Job Description
Are you ready to define the future of Artificial Intelligence?
Nexus Future Labs is at the forefront of the next technological revolution. We are seeking a visionary Senior AI Research Engineer to join our elite team and drive our roadmap through 2026 and beyond. In this role, you will not just use existing models; you will architect the foundation for the next generation of autonomous systems and generative intelligence.
You will work in a high-performance environment with access to cutting-edge compute resources, collaborating with world-class researchers and engineers to solve complex problems in Natural Language Processing (NLP), Computer Vision, and Reinforcement Learning.
Why join us?
- Shape the trajectory of AI technology for the year 2026 and the decades that follow.
- Competitive equity package and performance bonuses.
- Unlimited PTO and a culture of continuous learning.
If you are passionate about pushing the boundaries of what is possible with AI, we want to hear from you.
Responsibilities
- Model Architecture Design: Design, train, and fine-tune large-scale language models and multimodal systems tailored for enterprise applications.
- Research & Development: Conduct original research to improve model efficiency, accuracy, and safety standards.
- Deployment & MLOps: Oversee the deployment of models into production environments using containerization and orchestration tools.
- Performance Optimization: Optimize inference latency and throughput to ensure scalable, real-time AI performance.
- Collaboration: Partner with product managers and engineers to translate research into practical, user-facing features.
- Ethical AI: Implement robust guardrails and fairness checks to ensure AI outputs are responsible and unbiased.
Qualifications
- Education: MS or PhD in Computer Science, Mathematics, or a related field, with a focus on Machine Learning or Artificial Intelligence.
- Experience: 5+ years of professional experience in AI/ML engineering, preferably within a high-growth tech environment.
- Technical Skills: Proficiency in Python, PyTorch, or TensorFlow.
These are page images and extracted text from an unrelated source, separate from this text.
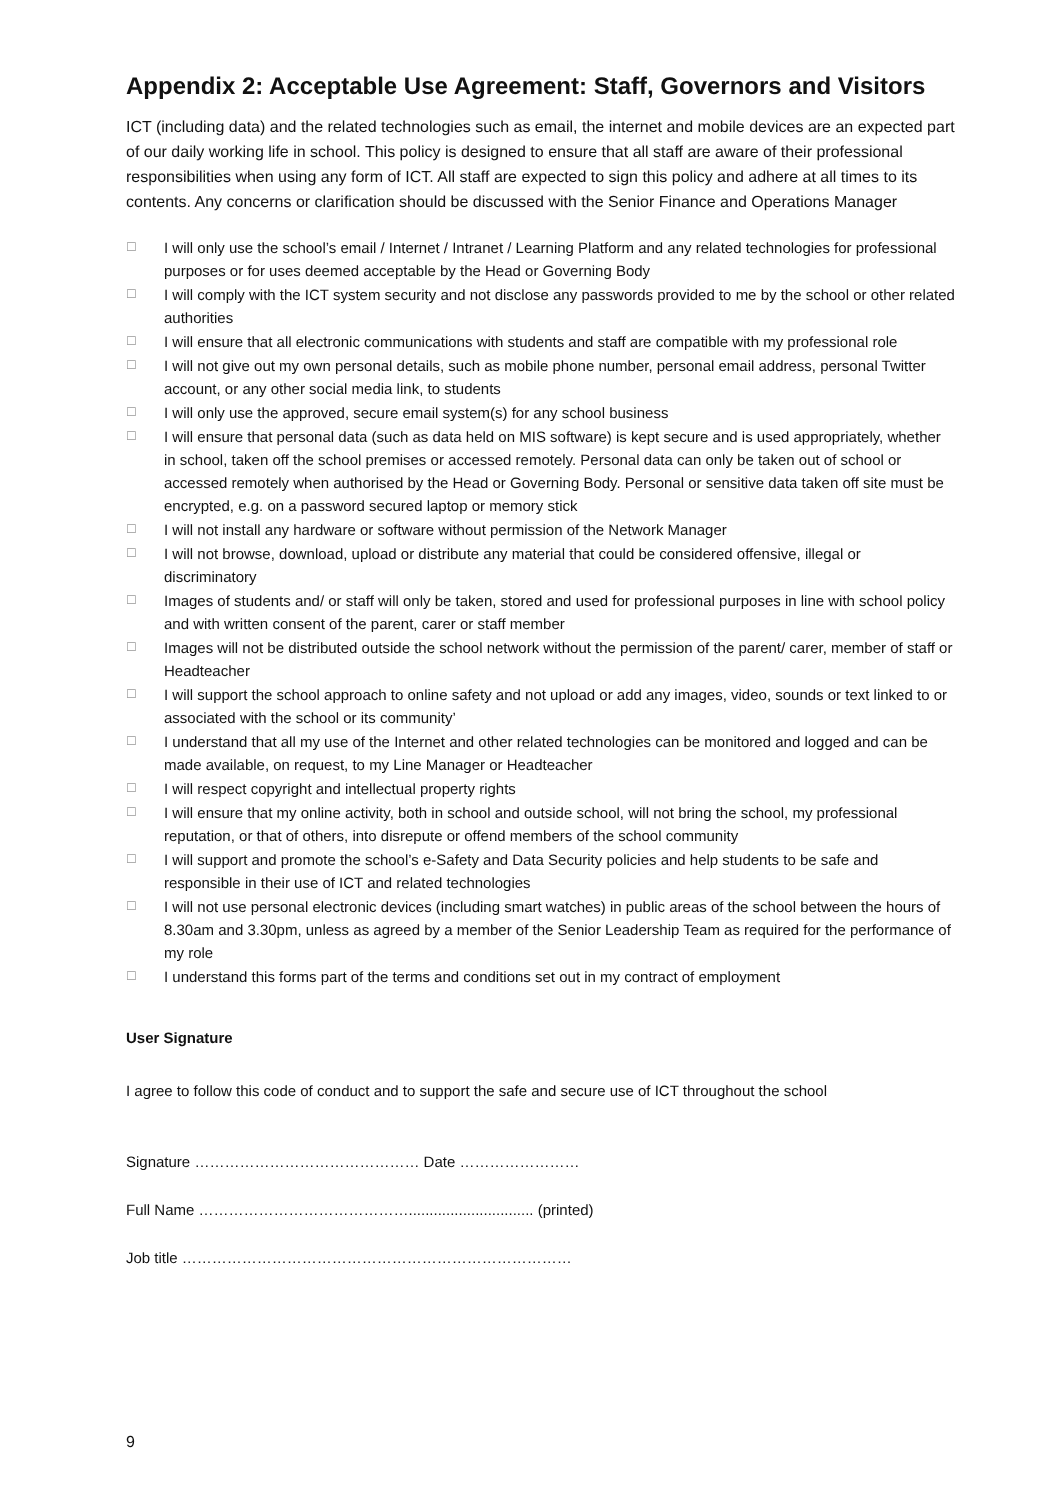Appendix 2: Acceptable Use Agreement: Staff, Governors and Visitors
ICT (including data) and the related technologies such as email, the internet and mobile devices are an expected part of our daily working life in school. This policy is designed to ensure that all staff are aware of their professional responsibilities when using any form of ICT. All staff are expected to sign this policy and adhere at all times to its contents. Any concerns or clarification should be discussed with the Senior Finance and Operations Manager
☐ I will only use the school’s email / Internet / Intranet / Learning Platform and any related technologies for professional purposes or for uses deemed acceptable by the Head or Governing Body
☐ I will comply with the ICT system security and not disclose any passwords provided to me by the school or other related authorities
☐ I will ensure that all electronic communications with students and staff are compatible with my professional role
☐ I will not give out my own personal details, such as mobile phone number, personal email address, personal Twitter account, or any other social media link, to students
☐ I will only use the approved, secure email system(s) for any school business
☐ I will ensure that personal data (such as data held on MIS software) is kept secure and is used appropriately, whether in school, taken off the school premises or accessed remotely. Personal data can only be taken out of school or accessed remotely when authorised by the Head or Governing Body. Personal or sensitive data taken off site must be encrypted, e.g. on a password secured laptop or memory stick
☐ I will not install any hardware or software without permission of the Network Manager
☐ I will not browse, download, upload or distribute any material that could be considered offensive, illegal or discriminatory
☐ Images of students and/ or staff will only be taken, stored and used for professional purposes in line with school policy and with written consent of the parent, carer or staff member
☐ Images will not be distributed outside the school network without the permission of the parent/ carer, member of staff or Headteacher
☐ I will support the school approach to online safety and not upload or add any images, video, sounds or text linked to or associated with the school or its community’
☐ I understand that all my use of the Internet and other related technologies can be monitored and logged and can be made available, on request, to my Line Manager or Headteacher
☐ I will respect copyright and intellectual property rights
☐ I will ensure that my online activity, both in school and outside school, will not bring the school, my professional reputation, or that of others, into disrepute or offend members of the school community
☐ I will support and promote the school’s e-Safety and Data Security policies and help students to be safe and responsible in their use of ICT and related technologies
☐ I will not use personal electronic devices (including smart watches) in public areas of the school between the hours of 8.30am and 3.30pm, unless as agreed by a member of the Senior Leadership Team as required for the performance of my role
☐ I understand this forms part of the terms and conditions set out in my contract of employment
User Signature
I agree to follow this code of conduct and to support the safe and secure use of ICT throughout the school
Signature ……………………………………… Date ……………………
Full Name …………………………………….............................. (printed)
Job title ……………………………………………………………………
9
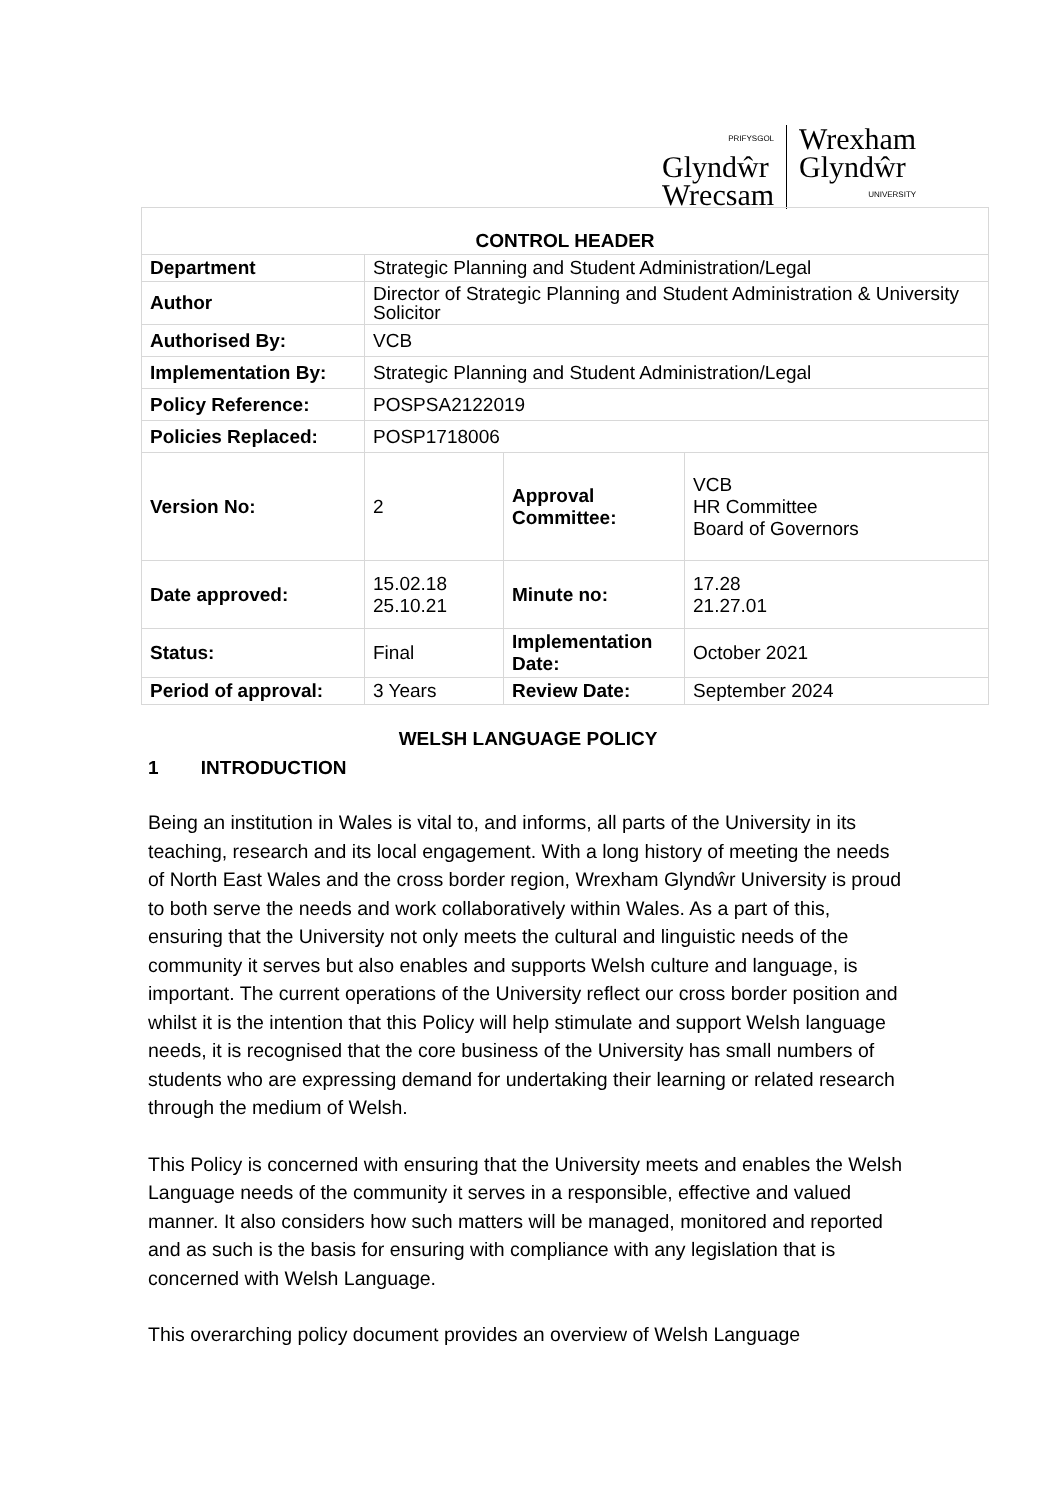PRIFYSGOL
Glyndŵr
Wrecsam
Wrexham
Glyndŵr
UNIVERSITY
| CONTROL HEADER | | | |
| --- | --- | --- | --- |
| Department | Strategic Planning and Student Administration/Legal | | |
| Author | Director of Strategic Planning and Student Administration & University Solicitor | | |
| Authorised By: | VCB | | |
| Implementation By: | Strategic Planning and Student Administration/Legal | | |
| Policy Reference: | POSPSA2122019 | | |
| Policies Replaced: | POSP1718006 | | |
| Version No: | 2 | Approval Committee: | VCB HR Committee Board of Governors |
| Date approved: | 15.02.18 25.10.21 | Minute no: | 17.28 21.27.01 |
| Status: | Final | Implementation Date: | October 2021 |
| Period of approval: | 3 Years | Review Date: | September 2024 |
WELSH LANGUAGE POLICY
1 INTRODUCTION
Being an institution in Wales is vital to, and informs, all parts of the University in its teaching, research and its local engagement. With a long history of meeting the needs of North East Wales and the cross border region, Wrexham Glyndŵr University is proud to both serve the needs and work collaboratively within Wales. As a part of this, ensuring that the University not only meets the cultural and linguistic needs of the community it serves but also enables and supports Welsh culture and language, is important. The current operations of the University reflect our cross border position and whilst it is the intention that this Policy will help stimulate and support Welsh language needs, it is recognised that the core business of the University has small numbers of students who are expressing demand for undertaking their learning or related research through the medium of Welsh.
This Policy is concerned with ensuring that the University meets and enables the Welsh Language needs of the community it serves in a responsible, effective and valued manner. It also considers how such matters will be managed, monitored and reported and as such is the basis for ensuring with compliance with any legislation that is concerned with Welsh Language.
This overarching policy document provides an overview of Welsh Language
Deep understanding of Transformer architectures and LLMs.
- Tools: Experience with MLOps pipelines (e.g., MLflow, Kubeflow), Docker, Kubernetes, and cloud platforms (AWS/GCP/Azure).
- Problem Solving: Strong analytical skills with a proven track record of solving complex engineering challenges.
- Communication: Ability to communicate complex technical concepts to both technical and non-technical stakeholders.